Doch setzte sich Dickopf nicht durch. Niggemeyer baute das Kriminalistische Institut im BKA auf und genoss besonders als Leiter von Tagungen einen internationalen Ruf; gegen die Freunde Holl und Dickopf konnte er sich aber nie behaupten. Dickopfs Vorgesetzter Reinhard Dullien beurteilte den Westerwälder wie folgt: „Intriganter, aber nicht unintelligenter, vor allem in der mündlichen Darstellung überzeugungsbegabter Mann, der jedoch im Grunde über das Blickfeld eines 1937/38 fachgeschulten Regierungsinspektors nicht hinausgewachsen war. (...) Er hatte eine vorgefasste Meinung gegen alle, die ein mit dem Staatsexamen abgeschlossenes Studium aufweisen konnten, während ihm diese Prüfung fehlte.“
Außer der Nazi-Seilschaft „Charlottenburger“ gab es noch eine Unterseilschaft, die man die „Kattowitzer und Gleiwitzer“ nennen könnte. Dort versahen sie während des Krieges Dienst. Man kann vermuten, dass der seinerzeitige Personal- und Verwaltungschef des BKA, Oberregierungskriminalrat Michael (Michalski eingedeutscht), der in Gleiwitz tätig war, als Ziehvater dieser Mannschaft gilt. Ihm wird die Marotte nachgesagt, er sei ständig mit zwei untergeschnallten Pistolen herumgelaufen. Die NS-Karrieredaten dieser Herren lassen sich allesamt in den Archivalien des ehemaligen Berlin Document Center nachlesen und sind sich häufig ähnlich.
Nicht wenige „Charlottenburger“ tauchten auch im Frankfurter Einsatzgruppenprozess 1964 auf, manche wurden vernommen, die meisten nur als Zeugen. Verdichtete sich im Einzelfall der Verdacht, schob man den Betreffenden an eine andere Behörde ab, zum Beispiel in das Bundesamt für Geodäsie, das BKA sollte sauber bleiben.

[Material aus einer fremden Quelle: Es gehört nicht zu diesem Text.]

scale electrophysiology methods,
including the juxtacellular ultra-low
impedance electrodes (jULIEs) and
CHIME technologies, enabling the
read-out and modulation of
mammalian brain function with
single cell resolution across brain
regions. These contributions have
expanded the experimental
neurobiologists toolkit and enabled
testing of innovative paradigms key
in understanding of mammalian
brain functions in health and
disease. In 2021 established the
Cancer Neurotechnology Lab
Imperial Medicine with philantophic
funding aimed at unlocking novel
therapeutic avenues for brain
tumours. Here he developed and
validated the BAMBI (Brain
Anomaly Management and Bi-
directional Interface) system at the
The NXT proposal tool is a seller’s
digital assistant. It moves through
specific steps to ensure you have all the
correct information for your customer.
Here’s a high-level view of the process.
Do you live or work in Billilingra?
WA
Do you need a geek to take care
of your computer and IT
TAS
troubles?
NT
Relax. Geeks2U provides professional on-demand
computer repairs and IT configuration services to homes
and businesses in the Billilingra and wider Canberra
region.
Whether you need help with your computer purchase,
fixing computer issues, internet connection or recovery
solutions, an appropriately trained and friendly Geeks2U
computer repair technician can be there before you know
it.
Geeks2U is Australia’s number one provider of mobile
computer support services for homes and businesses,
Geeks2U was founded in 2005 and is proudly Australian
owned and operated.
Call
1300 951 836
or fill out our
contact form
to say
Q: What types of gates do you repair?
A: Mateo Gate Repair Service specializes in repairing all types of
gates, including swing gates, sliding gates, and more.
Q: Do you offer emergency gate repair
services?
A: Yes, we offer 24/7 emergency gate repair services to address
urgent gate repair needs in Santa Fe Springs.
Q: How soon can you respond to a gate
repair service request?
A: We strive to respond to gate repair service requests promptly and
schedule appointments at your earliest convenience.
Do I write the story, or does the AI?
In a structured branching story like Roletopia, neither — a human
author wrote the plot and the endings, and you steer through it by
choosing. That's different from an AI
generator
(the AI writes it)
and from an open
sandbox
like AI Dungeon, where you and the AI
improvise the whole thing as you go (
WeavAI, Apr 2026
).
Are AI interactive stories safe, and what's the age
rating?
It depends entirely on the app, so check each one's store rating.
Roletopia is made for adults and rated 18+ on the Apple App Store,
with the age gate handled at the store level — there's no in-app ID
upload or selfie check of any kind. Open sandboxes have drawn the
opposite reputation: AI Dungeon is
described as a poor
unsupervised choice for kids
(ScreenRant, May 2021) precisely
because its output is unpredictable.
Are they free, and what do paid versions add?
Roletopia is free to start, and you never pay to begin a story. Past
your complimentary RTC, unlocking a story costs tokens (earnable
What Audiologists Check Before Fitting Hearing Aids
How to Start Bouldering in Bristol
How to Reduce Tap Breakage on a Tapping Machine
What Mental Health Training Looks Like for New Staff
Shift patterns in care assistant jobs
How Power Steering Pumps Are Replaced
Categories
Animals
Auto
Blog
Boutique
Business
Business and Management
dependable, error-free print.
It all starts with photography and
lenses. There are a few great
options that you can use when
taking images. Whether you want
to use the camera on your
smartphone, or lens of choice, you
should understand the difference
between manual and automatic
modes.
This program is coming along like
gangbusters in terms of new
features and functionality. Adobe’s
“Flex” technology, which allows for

Disziplinarverfahren verliefen in der Regel im Sand. Als Dr. Herbert Schäfer, ein junger Jurist, in Vertretung des Bundesdisziplinaranwaltes ein Verfahren durchführen sollte, forderte der ahnungslose Nachkriegskriminalist bei der Staatsanwaltschaft Frankfurt die Anklageschrift des Einsatzgruppen-Prozesses an. Das an ihn adressierte Paket wurde im BKA geöffnet, angehalten und Dickopf vorgelegt. Schäfer wurde vor den Präsidenten zitiert und ohne eine Begründung zurechtgewiesen: „Ich wünsche nicht, dass solche Akten in das Haus geschickt werden!“ In einer Abteilungsleiterbesprechung bemerkte der für seine Rachsucht bekannte Dickopf: „Der kriegt bei mir keinen Fuß mehr auf den Boden.“ So war es dann auch – Schäfer ließ sich nach Bremen versetzen und übernahm die Leitung des Landeskriminalamtes. Dort war wenige Monate zuvor sein Vorgänger Karl Schulz in den regulären Ruhestand getreten, der den Osteinsatz 1941 in einer Einsatzgruppe in Minsk unter Führung des Reichskriminaldirektors Arthur Nebe strafrechtlich schadlos überstanden hatte.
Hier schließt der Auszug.